**OBJECTIVE**.
In the listing below, write out everything from the line containing "country: United States" down to the end, swapping "catalogue" for "catalog" and changing nothing else.

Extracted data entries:
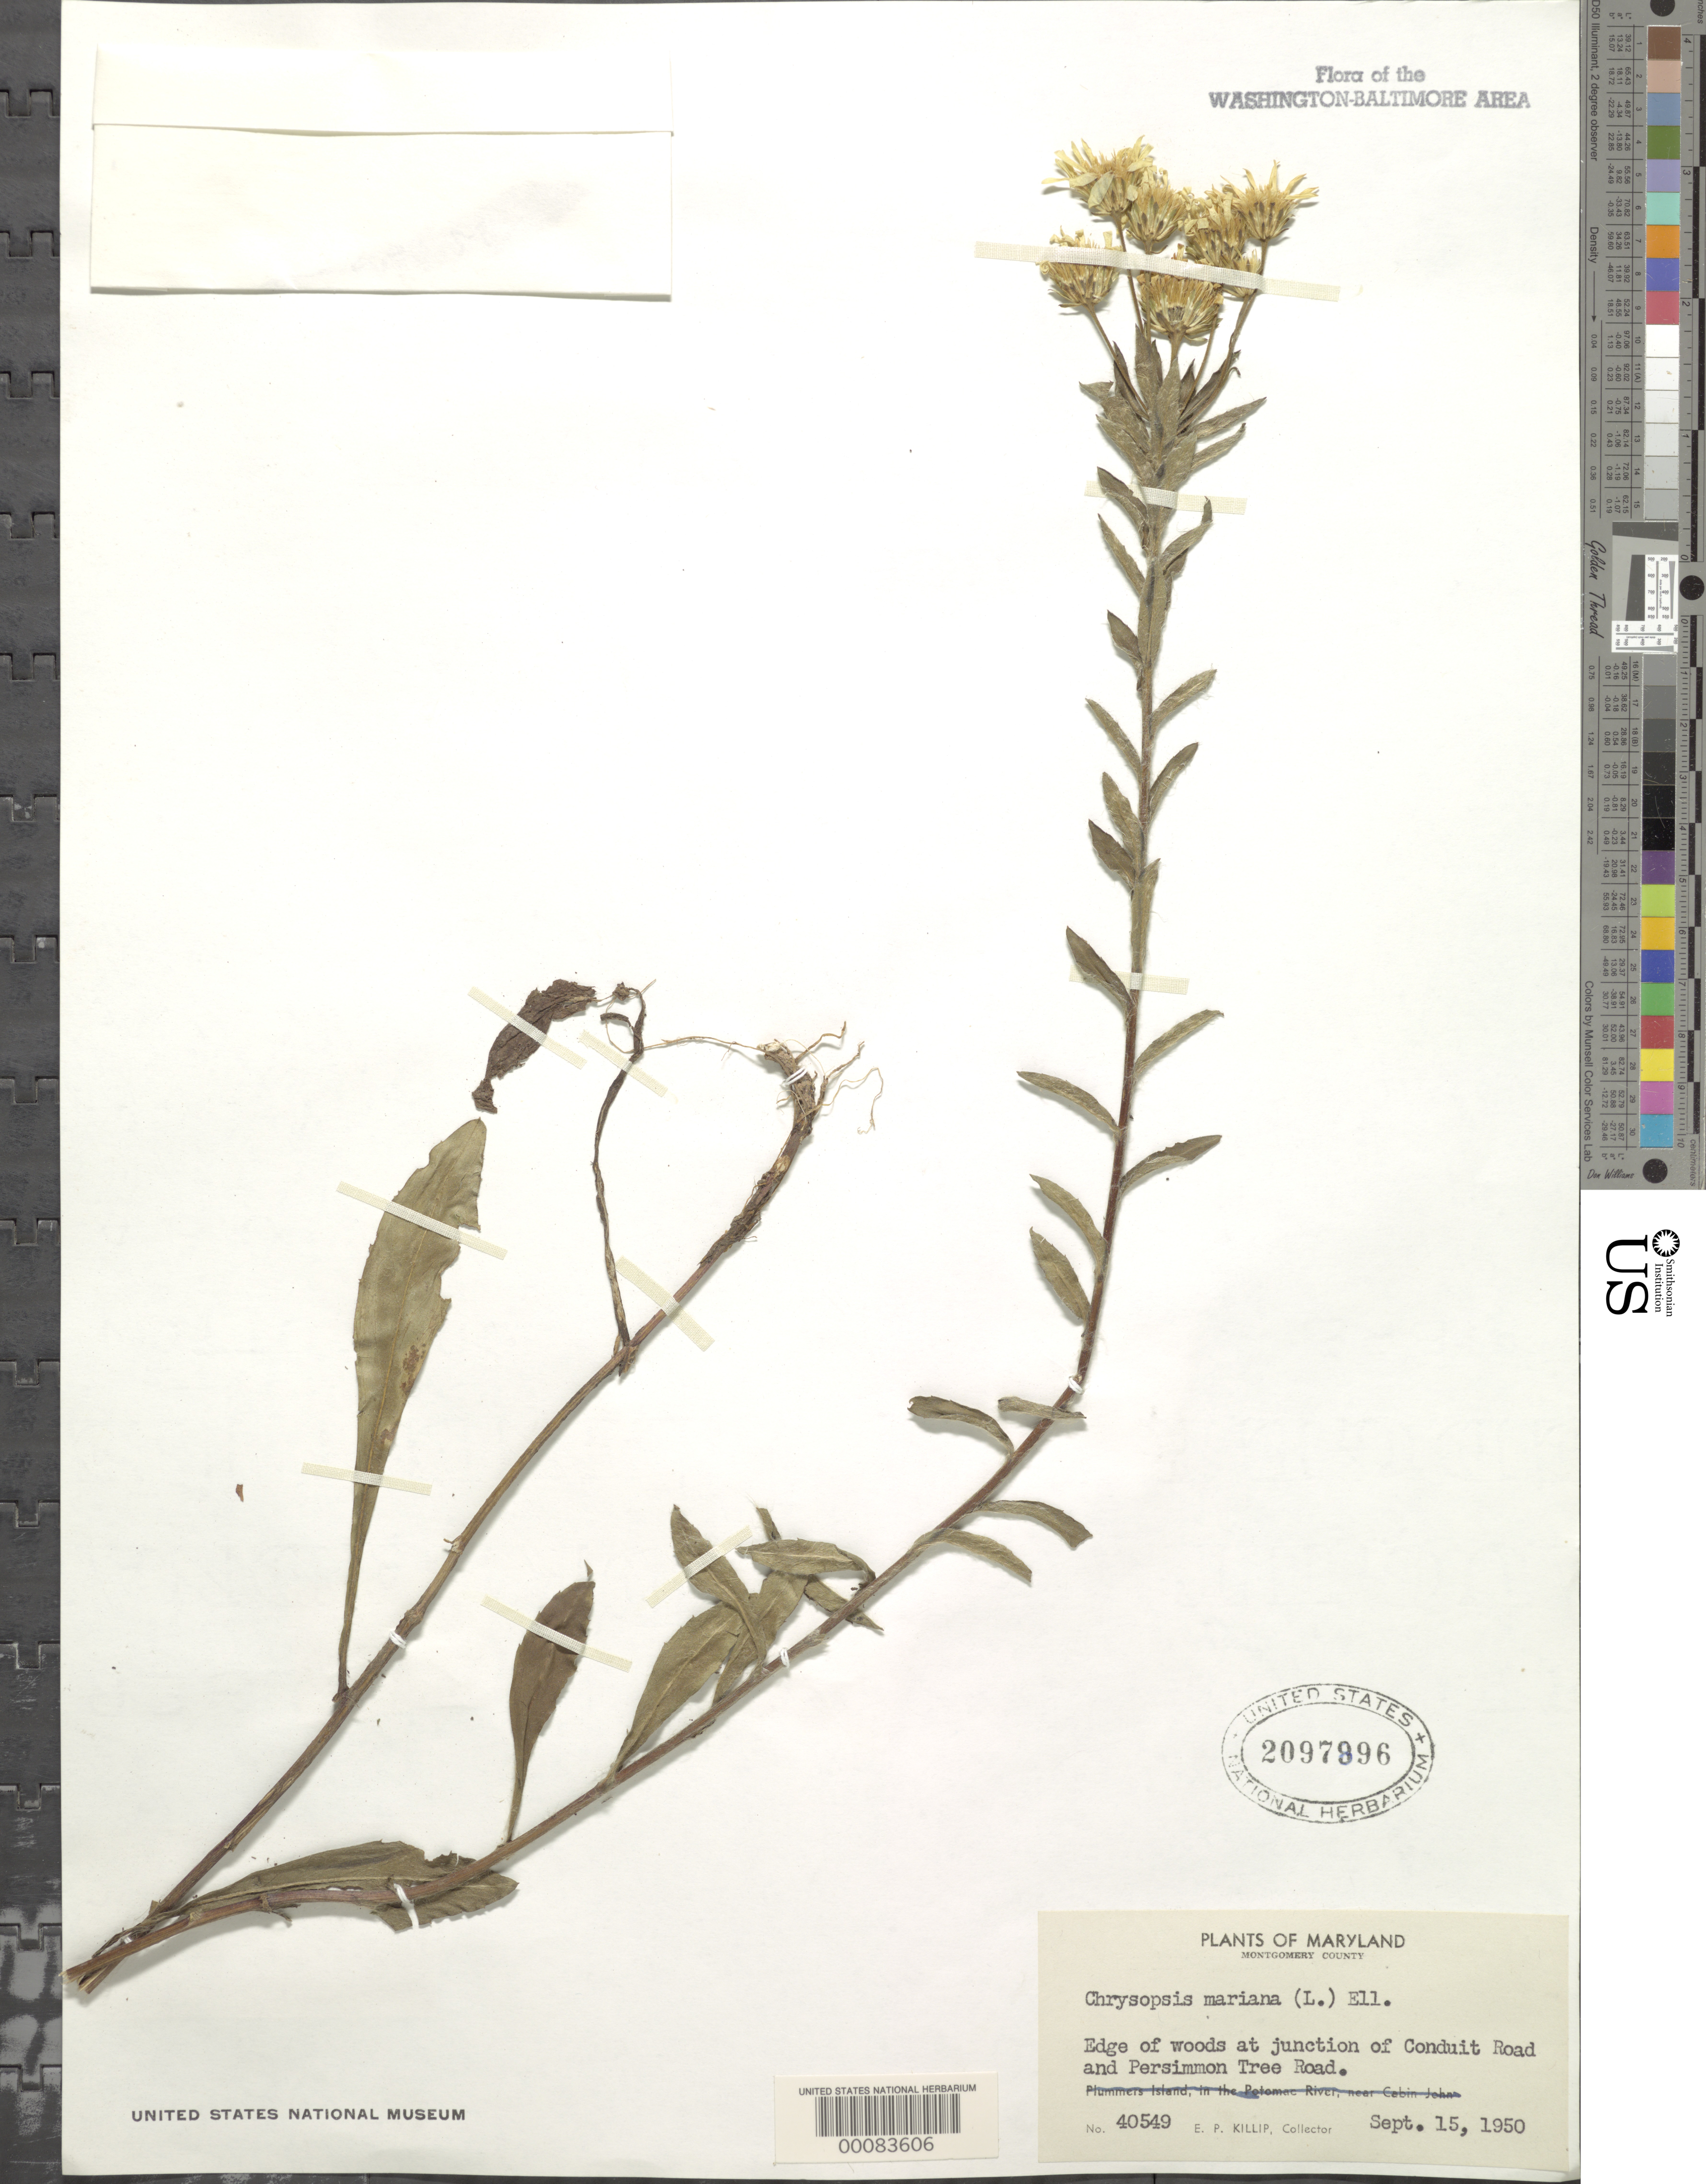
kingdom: Plantae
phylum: Tracheophyta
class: Magnoliopsida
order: Asterales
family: Asteraceae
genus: Chrysopsis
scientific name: Chrysopsis mariana var. macradenia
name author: Fernald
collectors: E. P. Killip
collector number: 40549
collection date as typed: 15 Sep 1950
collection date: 1950-09-15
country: United States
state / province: Maryland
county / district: Montgomery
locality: junction of Conduit Rd. and Persimmon Tree Rd.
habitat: Edge of woods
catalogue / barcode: US 2097896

**SOLVED PROBLEM**.
country: United States
state / province: Maryland
county / district: Montgomery
locality: junction of Conduit Rd. and Persimmon Tree Rd.
habitat: Edge of woods
catalog / barcode: US 2097896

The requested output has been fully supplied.